[Opening INPUT RECORDS section]
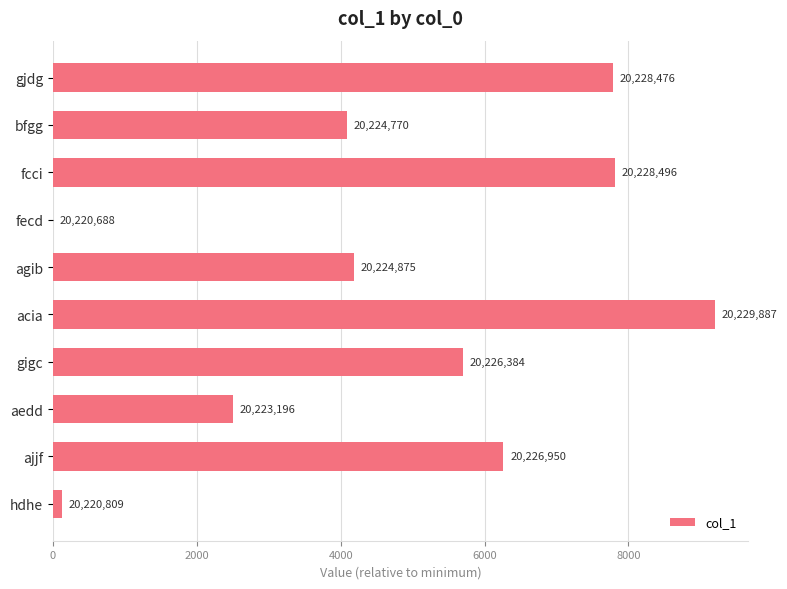

Does the chart contain stacked bars?

No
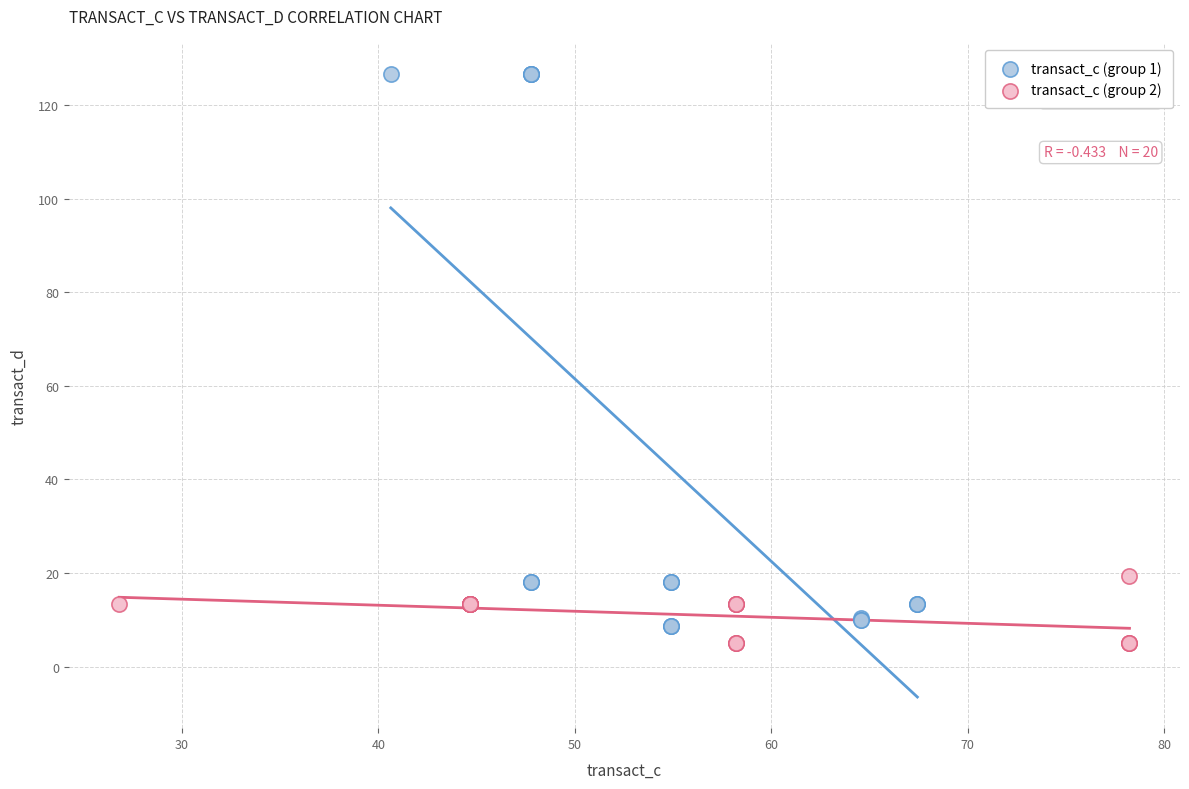

Which series has the largest Y range (max minus min)?

transact_c (group 1)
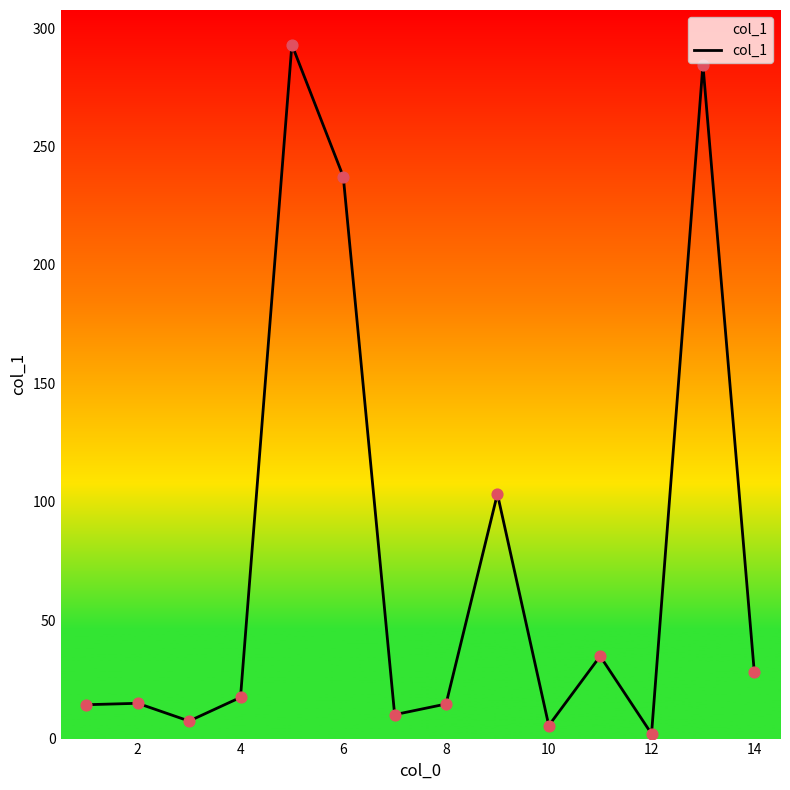

What is the maximum value shown in the chart?

293.0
[Closing INPUT RECORDS section]
◆ **AIM OF THE TASK**:
Extract the text of every record above word for word, leaving the pictures out of your answer.

◆ **TASK RESULT**:
Does the chart contain stacked bars?

No

Which series has the largest Y range (max minus min)?

transact_c (group 1)

What is the maximum value shown in the chart?

293.0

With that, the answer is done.